Observed similar issue with 4 GPUs and DDP strategy with PyTorch Lightning, ran for couple of hours completed 1 epoch, crashed while completing second epoch. Not sure if it has anything to do with logging, using TBLogger, as i have set logging at end of each epoch.

[rank: 0] Metric val_loss improved. New best score: 3.062
[rank: 3] Metric val_loss improved. New best score: 3.065
[rank: 1] Metric val_loss improved. New best score: 3.070
[rank: 2] Metric val_loss improved. New best score: 3.053
Epoch 0, global step 4413: 'val_loss' reached 3.06154 (best 3.06154), saving model to '/local/home/user/sftws/mpg/output/tft_outlier_treated_no_data_sampling/model_checkpoints/epoch=0-step=4413.ckpt' as top 3
Epoch 0/19 ━━━━━━━━━━━━━━━━━━━━━━━━━━━━━━━━━━━━━━━━ 4413/4413 0:58:24 • 0:00:00 1.31it/s v_num: 0.000 train_loss_step: 2.704 val_loss: 3.062 train_loss_epoch: 2.997
[rank: 1] Child process with PID 26604 terminated with code -9. Forcefully terminating all other processes to avoid zombies 🧟
Traceback (most recent call last):
  File "/home/user/lib/miniconda3/envs/py310/lib/python3.10/multiprocessing/resource_sharer.py", line 138, in _serve
    with self._listener.accept() as conn:
  File "/home/user/lib/miniconda3/envs/py310/lib/python3.10/multiprocessing/connection.py", line 466, in accept
    answer_challenge(c, self._authkey)
  File "/home/user/lib/miniconda3/envs/py310/lib/python3.10/multiprocessing/connection.py", line 752, in answer_challenge
    message = connection.recv_bytes(256)         # reject large message
  File "/home/user/lib/miniconda3/envs/py310/lib/python3.10/multiprocessing/connection.py", line 216, in recv_bytes
    buf = self._recv_bytes(maxlength)
  File "/home/user/lib/miniconda3/envs/py310/lib/python3.10/multiprocessing/connection.py", line 414, in _recv_bytes
    buf = self._recv(4)
  File "/home/user/lib/miniconda3/envs/py310/lib/python3.10/multiprocessing/connection.py", line 379, in _recv
    chunk = read(handle, remaining)
ConnectionResetError: [Errno 104] Connection reset by peer

torch.version
‘2.2.2+cu121’
pl.version
‘2.2.2’
Python 3.10.14

SvenBur · August 5, 2024, 6:50am

A little late to the party but I had the same issue when training on multiple GPUs but training on a single GPU worked fine.
Moving the diffusion model parameters to the configure_model() method of the LightningModule as was suggested from the lightning documentation for distributed training solved the issue. While I am not using FSDP or DeepSpeed, it also seems to help with DDP.
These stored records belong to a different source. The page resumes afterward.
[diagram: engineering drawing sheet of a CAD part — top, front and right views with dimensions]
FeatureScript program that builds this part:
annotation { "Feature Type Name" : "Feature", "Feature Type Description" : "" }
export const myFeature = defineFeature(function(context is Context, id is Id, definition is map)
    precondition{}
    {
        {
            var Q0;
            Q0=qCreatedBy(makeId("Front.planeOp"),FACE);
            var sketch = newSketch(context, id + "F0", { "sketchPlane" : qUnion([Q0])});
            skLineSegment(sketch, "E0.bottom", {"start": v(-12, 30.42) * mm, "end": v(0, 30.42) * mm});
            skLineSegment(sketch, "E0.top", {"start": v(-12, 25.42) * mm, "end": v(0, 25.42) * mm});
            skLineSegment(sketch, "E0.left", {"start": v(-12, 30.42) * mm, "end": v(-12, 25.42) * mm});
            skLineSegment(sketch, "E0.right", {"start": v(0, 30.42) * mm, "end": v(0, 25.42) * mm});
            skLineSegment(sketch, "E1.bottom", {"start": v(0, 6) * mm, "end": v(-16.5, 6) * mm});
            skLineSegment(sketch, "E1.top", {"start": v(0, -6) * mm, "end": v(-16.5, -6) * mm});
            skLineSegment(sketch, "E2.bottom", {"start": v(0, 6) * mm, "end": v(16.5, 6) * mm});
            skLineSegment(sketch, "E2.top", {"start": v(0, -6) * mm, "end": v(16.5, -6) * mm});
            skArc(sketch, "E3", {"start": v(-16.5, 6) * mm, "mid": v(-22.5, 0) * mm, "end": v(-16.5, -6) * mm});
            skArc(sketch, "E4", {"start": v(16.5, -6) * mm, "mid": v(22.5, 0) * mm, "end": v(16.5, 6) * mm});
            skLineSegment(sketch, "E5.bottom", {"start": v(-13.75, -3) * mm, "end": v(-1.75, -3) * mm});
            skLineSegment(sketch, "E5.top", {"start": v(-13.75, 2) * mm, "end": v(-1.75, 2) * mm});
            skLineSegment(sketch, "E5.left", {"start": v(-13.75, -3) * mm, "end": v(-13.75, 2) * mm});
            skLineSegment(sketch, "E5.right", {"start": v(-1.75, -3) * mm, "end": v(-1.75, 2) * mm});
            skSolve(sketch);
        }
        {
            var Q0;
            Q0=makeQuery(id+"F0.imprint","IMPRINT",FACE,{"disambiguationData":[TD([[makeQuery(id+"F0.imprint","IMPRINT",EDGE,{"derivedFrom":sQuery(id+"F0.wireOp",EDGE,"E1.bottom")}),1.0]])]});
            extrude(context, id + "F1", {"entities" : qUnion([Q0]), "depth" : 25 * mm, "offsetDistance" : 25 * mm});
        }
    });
class DDPM(LightningModule):
    def __init__(self):
        super().__init__()
        # don't instantiate layers and parameters here
        # move the creation of parameters and layers to `configure_model`
    def configure_model(self) -> None:
        self.beta = torch.linspace(
            beta_start,
            beta_stop,
            num_steps,
            device=self.device,
        )

>>> torch.__version__
'2.2.0+cu121'
>>> pl.__version__
'2.2.1'
>>>

SvenBur · August 20, 2024, 6:36am

Probably the best way to deal with this issue is using the register_buffer metmod of the LightningModule class.